▸ Exercise
Could you please repeat the entries below word for word, with the images left out?

[Provided data — start]

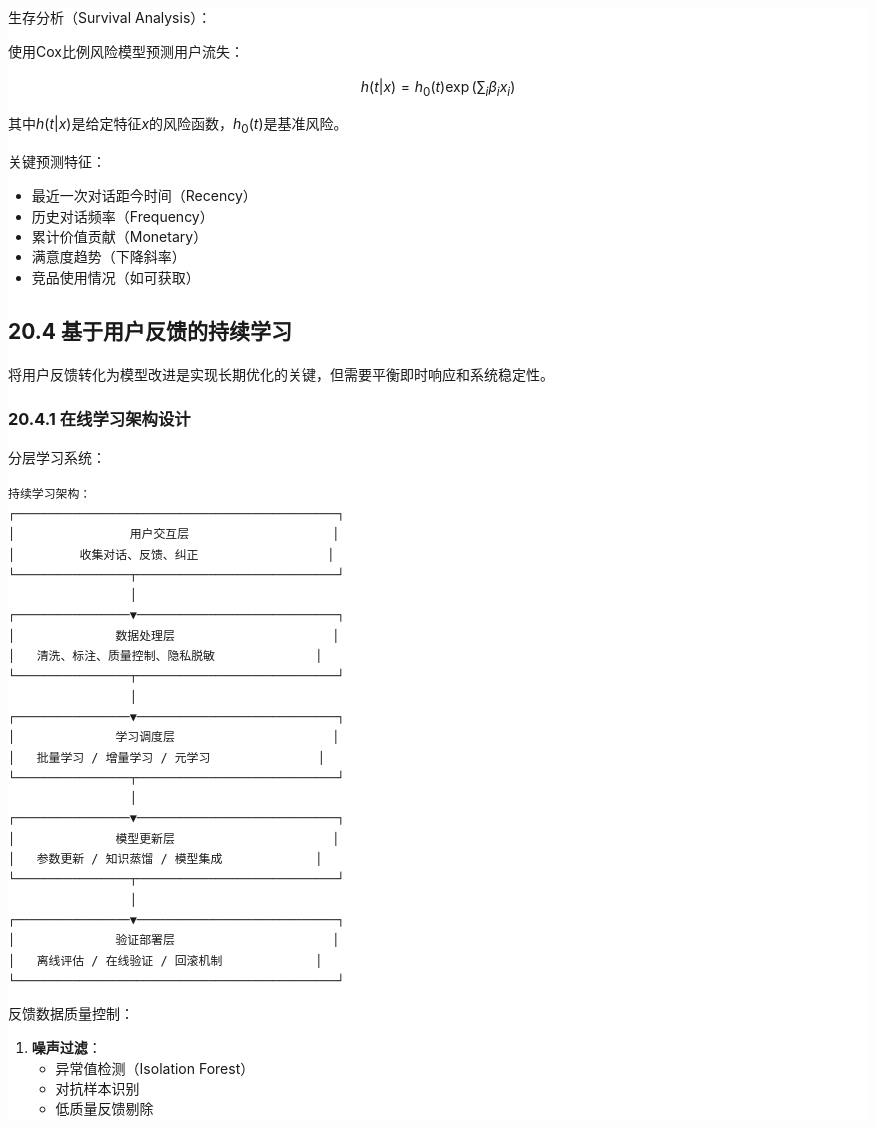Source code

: 生存分析（Survival Analysis）：

使用Cox比例风险模型预测用户流失：

$$h(t|x) = h_0(t) \exp\left(\sum_{i} \beta_i x_i\right)$$

其中$h(t|x)$是给定特征$x$的风险函数，$h_0(t)$是基准风险。

关键预测特征：
- 最近一次对话距今时间（Recency）
- 历史对话频率（Frequency）
- 累计价值贡献（Monetary）
- 满意度趋势（下降斜率）
- 竞品使用情况（如可获取）

## 20.4 基于用户反馈的持续学习

将用户反馈转化为模型改进是实现长期优化的关键，但需要平衡即时响应和系统稳定性。

### 20.4.1 在线学习架构设计

分层学习系统：

```
持续学习架构：
┌─────────────────────────────────────────────┐
│                用户交互层                    │
│         收集对话、反馈、纠正                  │
└────────────────┬────────────────────────────┘
                 │
┌────────────────▼────────────────────────────┐
│              数据处理层                      │
│   清洗、标注、质量控制、隐私脱敏              │
└────────────────┬────────────────────────────┘
                 │
┌────────────────▼────────────────────────────┐
│              学习调度层                      │
│   批量学习 / 增量学习 / 元学习               │
└────────────────┬────────────────────────────┘
                 │
┌────────────────▼────────────────────────────┐
│              模型更新层                      │
│   参数更新 / 知识蒸馏 / 模型集成             │
└────────────────┬────────────────────────────┘
                 │
┌────────────────▼────────────────────────────┐
│              验证部署层                      │
│   离线评估 / 在线验证 / 回滚机制             │
└─────────────────────────────────────────────┘
```

反馈数据质量控制：

1. **噪声过滤**：
   - 异常值检测（Isolation Forest）
   - 对抗样本识别
   - 低质量反馈剔除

[Provided data — finish]

▸ Solved exercise
Source code

: 生存分析（Survival Analysis）：

使用Cox比例风险模型预测用户流失：

$$h(t|x) = h_0(t) \exp\left(\sum_{i} \beta_i x_i\right)$$

其中$h(t|x)$是给定特征$x$的风险函数，$h_0(t)$是基准风险。

关键预测特征：
- 最近一次对话距今时间（Recency）
- 历史对话频率（Frequency）
- 累计价值贡献（Monetary）
- 满意度趋势（下降斜率）
- 竞品使用情况（如可获取）

## 20.4 基于用户反馈的持续学习

将用户反馈转化为模型改进是实现长期优化的关键，但需要平衡即时响应和系统稳定性。

### 20.4.1 在线学习架构设计

分层学习系统：

```
持续学习架构：
┌─────────────────────────────────────────────┐
│                用户交互层                    │
│         收集对话、反馈、纠正                  │
└────────────────┬────────────────────────────┘
                 │
┌────────────────▼────────────────────────────┐
│              数据处理层                      │
│   清洗、标注、质量控制、隐私脱敏              │
└────────────────┬────────────────────────────┘
                 │
┌────────────────▼────────────────────────────┐
│              学习调度层                      │
│   批量学习 / 增量学习 / 元学习               │
└────────────────┬────────────────────────────┘
                 │
┌────────────────▼────────────────────────────┐
│              模型更新层                      │
│   参数更新 / 知识蒸馏 / 模型集成             │
└────────────────┬────────────────────────────┘
                 │
┌────────────────▼────────────────────────────┐
│              验证部署层                      │
│   离线评估 / 在线验证 / 回滚机制             │
└─────────────────────────────────────────────┘
```

反馈数据质量控制：

1. **噪声过滤**：
   - 异常值检测（Isolation Forest）
   - 对抗样本识别
   - 低质量反馈剔除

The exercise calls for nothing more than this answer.